Tomorrow is the 4th of July (Independence Day). Many Americans will be celebrating with parades, picnics, and fireworks displays (oh how noisy the neighborhood will be tomorrow evening once the sun goes down). But what does it mean to be free? What responsibilities do we who are have for that freedom? Since many will be doing something other than reading my blog tomorrow, I wanted to share this excerpt from my book Faith in the Public Square: Living Faithfully in 21st Century America (Energion Publications, 2012).
Every year, on the fourth day of July, Independence Day makes itself felt in the United States. It is a reminder that the United States was founded on the principles of liberty and happiness for all – at least in theory. In point of fact, we’ve not always lived up to our ideals, but in principle we are a people committed to equal justice and opportunity. These commitments are enshrined in the words of our founding documents. The Declaration of Independence insists that “Governments are instituted among Men, deriving their just powers from the consent of the governed.”
These freedoms have at times been abridged and set aside in the name of security or the defense of the nation, and often we’ve come to regret those decisions. Living as we do at a time when the government has taken steps to limit certain civil rights and freedoms, questions have been raised about the usefulness and constitutionality of these actions. Threatened from outside, or so we believe, we’ve allowed at least some of our freedoms to erode. The Declaration of Independence insists that the government serves at the pleasure of the people, but at times the executive branch has taken on imperial tendencies – though the degree to which this is true may depend on who is President of the United States. (When I first wrote this essay for the Lompoc Record George W. Bush was President and I was less tolerant of his efforts to expand executive power than perhaps I am today when I’m more in tune with the person who is currently holding that office.) But, it’s worth considering the implications of an expansion of power undertaken in the name of security. How much is too much? What liberties are being lost and will we be able to reclaim them once their gone?
Consider for a moment the claim made by our former President that he had the authority to designate citizens and foreign nationals as “enemy combatants,” thereby placing them beyond normal constitutional protections (President Obama has not really backed off this claim either). I agree with John Whitehead of the Rutherford Institute that this is possibly a dangerous and unconstitutional act.
In a world where the president has the power to label anyone, whether a citizen or permanent resident, an enemy combatant and detain that person indefinitely without trial, no liberty exists and everyone is potentially an ‘enemy combatant’.

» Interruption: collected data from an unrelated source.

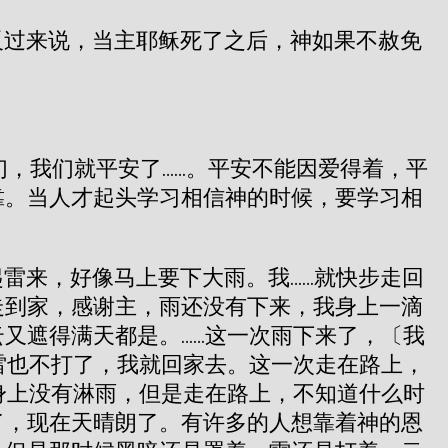
反过来说，当主耶稣死了之后，神如果不赦免
们，我们就平安了……。平安不能因爱得着，平
靠。当人才起头学习相信神的时候，要学习相
雷来，好像马上要下大雨。我……就快步走回
走到家，感谢主，雨还没有下来，我身上一滴
又遮得满天都是。……这一次雨下来了，〔我
雷也不打了，我就回家去。这一次走在路上，
身上没有淋雨，但是走在路上，不知道什么时
了，现在天晴朗了。有许多的人想靠着神的恩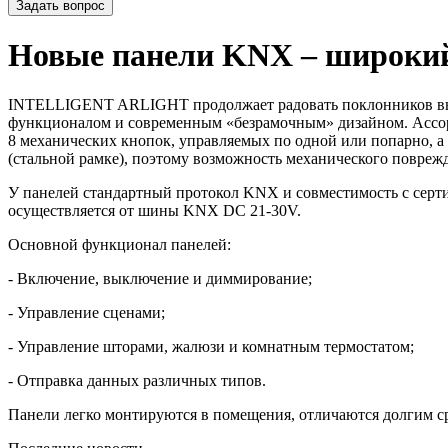
Задать вопрос
Новые панели KNX – широки
INTELLIGENT ARLIGHT продолжает радовать поклонников высо
функционалом и современным «безрамочным» дизайном. Ассорти
8 механических кнопок, управляемых по одной или попарно, а
(стальной рамке), поэтому возможность механического повреж
У панелей стандартный протокол KNX и совместимость с се
осуществляется от шины KNX DC 21-30V.
Основной функционал панелей:
- Включение, выключение и диммирование;
- Управление сценами;
- Управление шторами, жалюзи и комнатным термостатом;
- Отправка данных различных типов.
Панели легко монтируются в помещения, отличаются долгим ср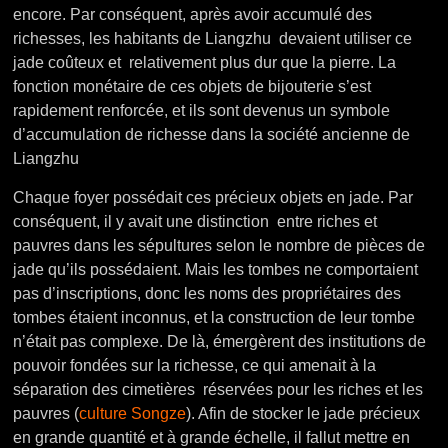
encore. Par conséquent, après avoir accumulé des
richesses, les habitants de Liangzhu devaient utiliser ce
jade coûteux et relativement plus dur que la pierre. La
fonction monétaire de ces objets de bijouterie s’est
rapidement renforcée, et ils sont devenus un symbole
d’accumulation de richesse dans la société ancienne de
Liangzhu
Chaque foyer possédait ces précieux objets en jade. Par
conséquent, il y avait une distinction entre riches et
pauvres dans les sépultures selon le nombre de pièces de
jade qu’ils possédaient. Mais les tombes ne comportaient
pas d’inscriptions, donc les noms des propriétaires des
tombes étaient inconnus, et la construction de leur tombe
n’était pas complexe. De là, émergèrent des institutions de
pouvoir fondées sur la richesse, ce qui amenait à la
séparation des cimetières réservées pour les riches et les
pauvres (
culture Songze
). Afin de stocker le jade précieux
en grande quantité et à grande échelle, il fallut mettre en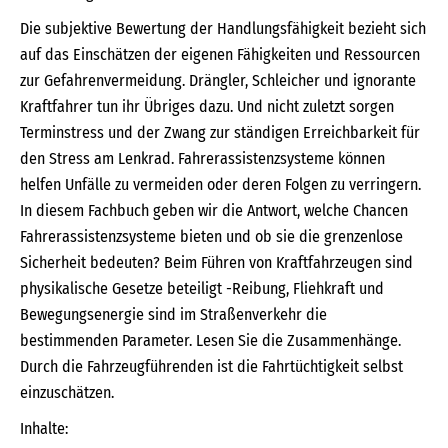
Die subjektive Bewertung der Handlungsfähigkeit bezieht sich
auf das Einschätzen der eigenen Fähigkeiten und Ressourcen
zur Gefahrenvermeidung. Drängler, Schleicher und ignorante
Kraftfahrer tun ihr Übriges dazu. Und nicht zuletzt sorgen
Terminstress und der Zwang zur ständigen Erreichbarkeit für
den Stress am Lenkrad. Fahrerassistenzsysteme können
helfen Unfälle zu vermeiden oder deren Folgen zu verringern.
In diesem Fachbuch geben wir die Antwort, welche Chancen
Fahrerassistenzsysteme bieten und ob sie die grenzenlose
Sicherheit bedeuten? Beim Führen von Kraftfahrzeugen sind
physikalische Gesetze beteiligt -Reibung, Fliehkraft und
Bewegungsenergie sind im Straßenverkehr die
bestimmenden Parameter. Lesen Sie die Zusammenhänge.
Durch die Fahrzeugführenden ist die Fahrtüchtigkeit selbst
einzuschätzen.
Inhalte: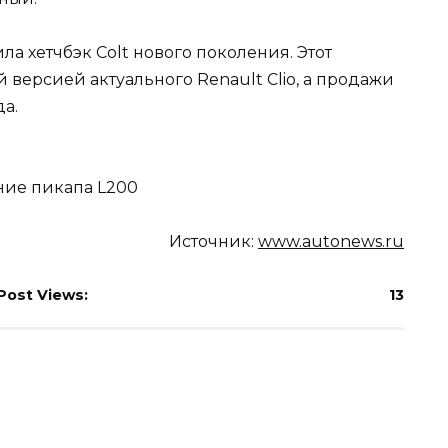
ла хетчбэк Colt нового поколения. Этот
версией актуального Renault Clio, а продажи
да.
Источник:
www.autonews.ru
Post Views:
13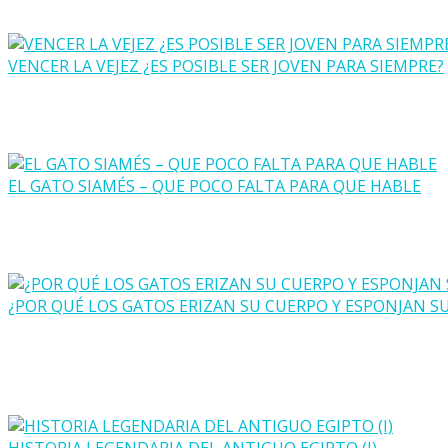
VENCER LA VEJEZ ¿ES POSIBLE SER JOVEN PARA SIEMPRE?
EL GATO SIAMÉS – QUE POCO FALTA PARA QUE HABLE
¿POR QUÉ LOS GATOS ERIZAN SU CUERPO Y ESPONJAN S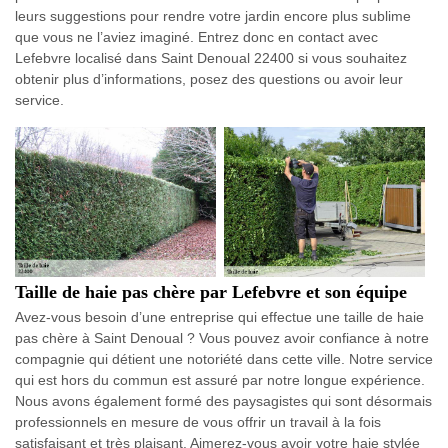
leurs suggestions pour rendre votre jardin encore plus sublime
que vous ne l’aviez imaginé. Entrez donc en contact avec
Lefebvre localisé dans Saint Denoual 22400 si vous souhaitez
obtenir plus d’informations, posez des questions ou avoir leur
service.
Taille de haie pas chère par Lefebvre et son équipe
Avez-vous besoin d’une entreprise qui effectue une taille de haie
pas chère à Saint Denoual ? Vous pouvez avoir confiance à notre
compagnie qui détient une notoriété dans cette ville. Notre service
qui est hors du commun est assuré par notre longue expérience.
Nous avons également formé des paysagistes qui sont désormais
professionnels en mesure de vous offrir un travail à la fois
satisfaisant et très plaisant. Aimerez-vous avoir votre haie stylée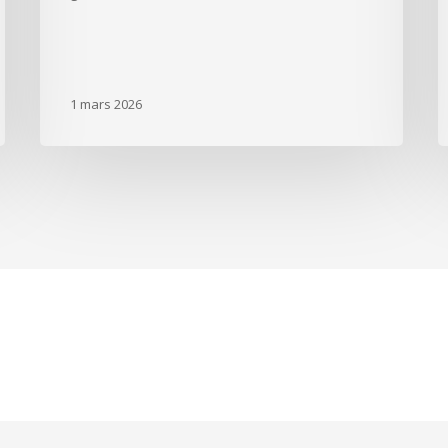
1 mars 2026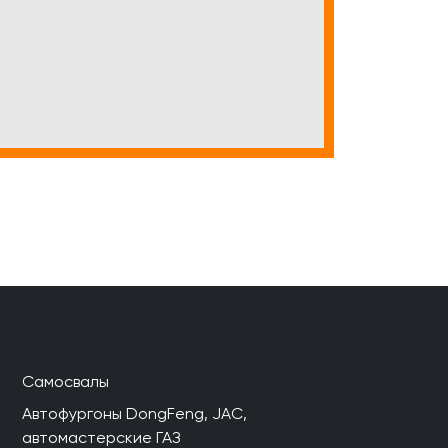
Самосвалы
Автофургоны DongFeng, JAC,
автомастерские ГАЗ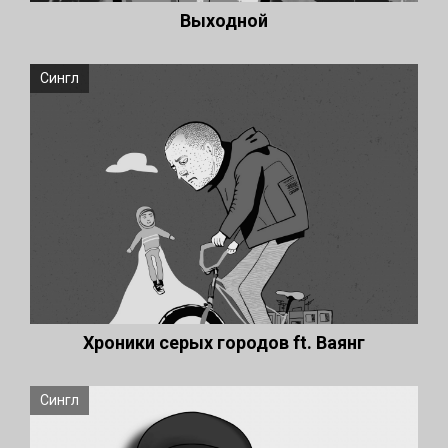
Выходной
Сингл
Хроники серых городов ft. Ваянг
Сингл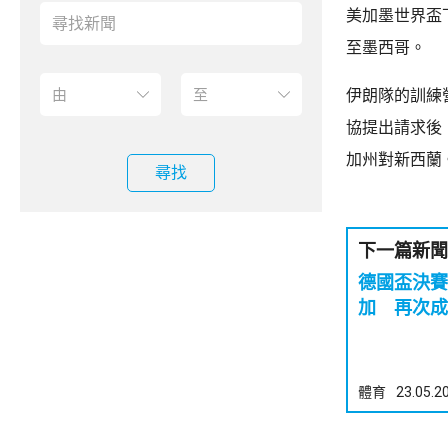
美加墨世界盃
至墨西哥。
伊朗隊的訓練
協提出請求後
加州對新西蘭
尋找
下一篇新聞
德國盃決賽
加 再次成
體育
23.05.2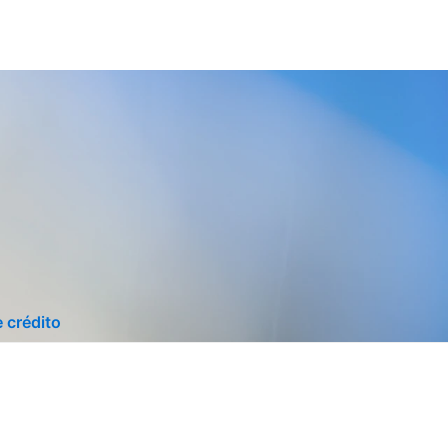
 crédito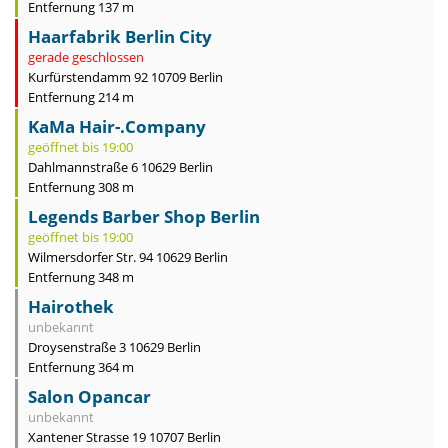
Entfernung 137 m
Haarfabrik Berlin City
gerade geschlossen
Kurfürstendamm 92 10709 Berlin
Entfernung 214 m
KaMa Hair-.Company
geöffnet bis 19:00
Dahlmannstraße 6 10629 Berlin
Entfernung 308 m
Legends Barber Shop Berlin
geöffnet bis 19:00
Wilmersdorfer Str. 94 10629 Berlin
Entfernung 348 m
Hairothek
unbekannt
Droysenstraße 3 10629 Berlin
Entfernung 364 m
Salon Opancar
unbekannt
Xantener Strasse 19 10707 Berlin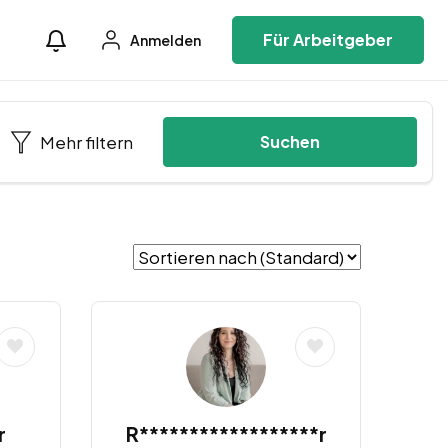
Für Arbeitgeber
Anmelden
Mehr filtern
Suchen
r
R******************r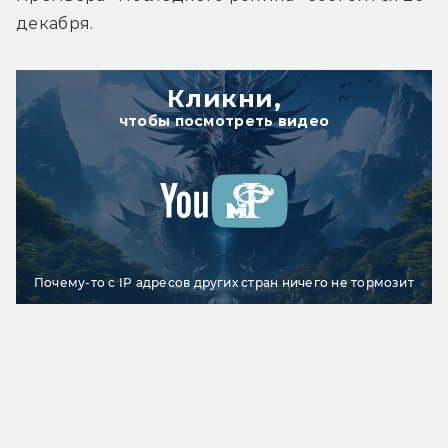
декабря.
Кликни,
чтобы посмотреть видео
Почему-то с IP адресов других стран ничего не тормозит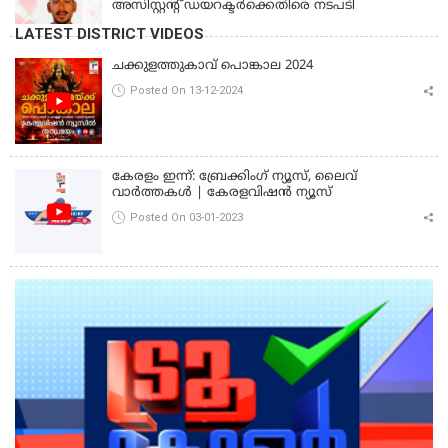
അസിസ്റ്റന്റ് ഡയറക്ടര്‍ക്കെതിരെ നടപടി
LATEST DISTRICT VIDEOS
ചക്കുളത്തുകാവ് പൊങ്കാല 2024
Posted On 13-12-2024
കേരളം ഇന്ന്: ബ്രേക്കിംഗ് ന്യൂസ്, ലൈവ്
വാർത്തകൾ | കേരളവിഷൻ ന്യൂസ്
Posted On 03-01-2023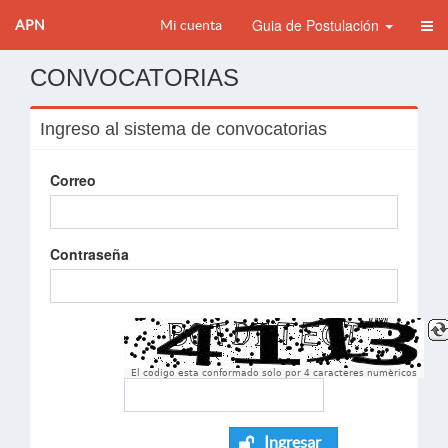
Guia de Postulación
APN
Mi cuenta
CONVOCATORIAS
Ingreso al sistema de convocatorias
Correo
Contraseña
El codigo esta conformado solo por 4 caracteres numèricos
Ingresar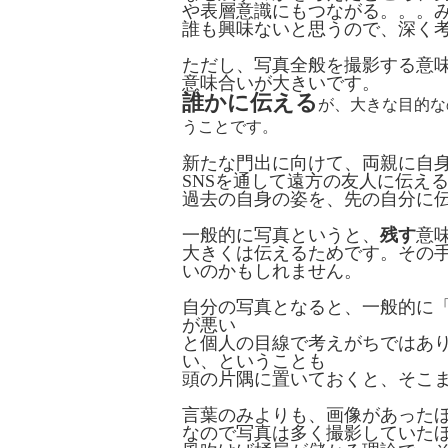
や表層意識にもつながる。。。
誰も興味ないと思うので、深く
ただし、写真全般を撮影する意
意味合いが大きいです。
誰かに伝える
が、大きな目的な
うことです。
新たな門出に向けて、両親に自
SNSを通して遠方の友人に伝え
過去の自身の姿を、先の自分に
一般的に写真というと、
残す
意
大きくは伝えるためです。その
いのかもしれません。
自分の写真となると、一般的に
が悪い
と個人の目線で考えがちではあ
い、ということも
頭の片隅に置いておくと、そこ
言葉のみよりも、画像があった
なので写真は多く撮影していた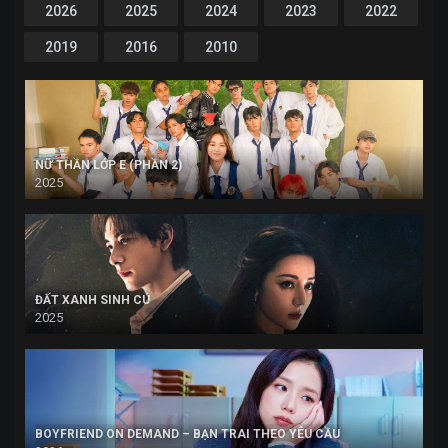
2026
2025
2024
2023
2022
2019
2016
2010
NỮ THẦN LỚP E (PHẦN 2)
2025
ĐẤT XANH SINH CÚ
2025
BOYFRIEND ON DEMAND – BẠN TRAI THEO YÊU CẦU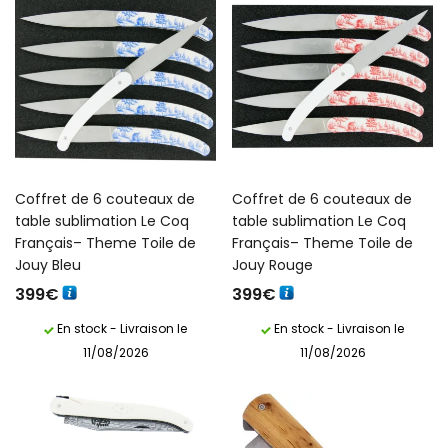
Coffret de 6 couteaux de
Coffret de 6 couteaux de
table sublimation Le Coq
table sublimation Le Coq
Français– Theme Toile de
Français– Theme Toile de
Jouy Bleu
Jouy Rouge
399
€
399
€
En stock - Livraison le
En stock - Livraison le
11/08/2026
11/08/2026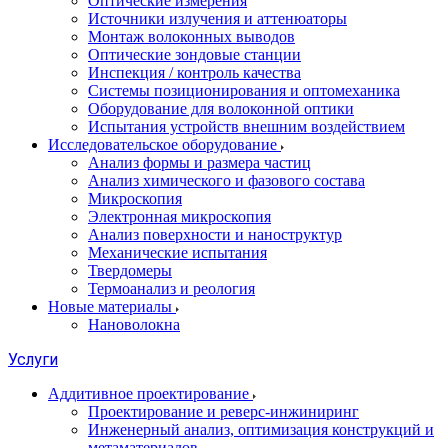
Оптические измерения
Источники излучения и аттенюаторы
Монтаж волоконных выводов
Оптические зондовые станции
Инспекция / контроль качества
Системы позиционирования и оптомеханика
Оборудование для волоконной оптики
Испытания устройств внешним воздействием
Исследовательское оборудование
Анализ формы и размера частиц
Анализ химического и фазового состава
Микроскопия
Электронная микроскопия
Анализ поверхности и наноструктур
Механические испытания
Твердомеры
Термоанализ и реология
Новые материалы
Нановолокна
Услуги
Аддитивное проектирование
Проектирование и реверс-инжиниринг
Инженерный анализ, оптимизация конструкций и
метаматериалов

This isn’t a matter of partisan politics (from what I know of John Whitehead – he’s a conservative); it’s about protecting our liberties as a people – no matter who the President is. The problem is that the then President seemed especially concerned with claiming power for himself, and again the current President has not let go of these prerogatives.
Now, to claim that we are a free people doesn’t mean that there are no limits to our freedoms – for instance I’m not sure if the Second Amendment really does allow anyone and everyone to walk around with an automatic weapon. The constitutional question concerns how limits are constructed and imposed.
While the Constitution and not the Declaration of Independence defines the nature of our government, the Declaration does suggest that that “we the people” – not the Executive, Congress, or the Courts – ultimately decide what the government should look like. One of the principles that the both the Constitution and the Declaration of Independence established was that government is accountable to the people. Thus, the nation’s rules and regulations that are imposed by government should protect not the elite but the people as a whole. Thus, traffic and environmental laws and bans on smoking in public buildings are appropriate because they protect and serve the common good.
To temper our desire for freedom as well as give some religious input, it’s appropriate to consider the words of St. Paul who suggested that while freedom is great, it’s not always beneficial (1 Corinthians 1 0:23). Anarchy is freedom, but it usually ends with chaos and destruction. Because we often think of freedom in individualistic terms – “I can do what I want, when I want” – we often forget how our lives intersect. As Rabbi Jonathan Sacks writes: “With freedom is born responsibility.” And this goes both ways – without freedom we can’t be held responsible and without a sense of responsibility freedom leads to unfortunate ends – if not for me then for my neighbor.
When I think of the freedoms guaranteed by the Constitution, I think of my right to speak my mind, publish my thoughts, worship as I please, assemble when and where I wish, and petition the governing authorities. These First Amendment rights should be treasured and protected, but even here there are limits, for I must remember that my freedoms must be balanced by those of my neighbor. This concern for the needs of the other brings us back to the overarching principle enshrined in the commandment to love one’s neighbor as one’s self. Whether self-imposed or not, limits must be motivated by a concern for the common good.
Our Founders understood the need for checks and balances.Although they were, in general, optimistic people who trusted the People to make wise decisions, they also understood the ever present potential for the powerful to abuse the power entrusted to them. This was why they preferred decentralized government. I’m no “Tea-Partier” and I do believe in a robust Federal Government, but when power is entrusted to the hands of a few, whether government or corporate hands, it would be appropriate to
remember our calling to balance freedom and responsibility – even on the Fourth of July!
Faith in the Public Square, pp. 74-76.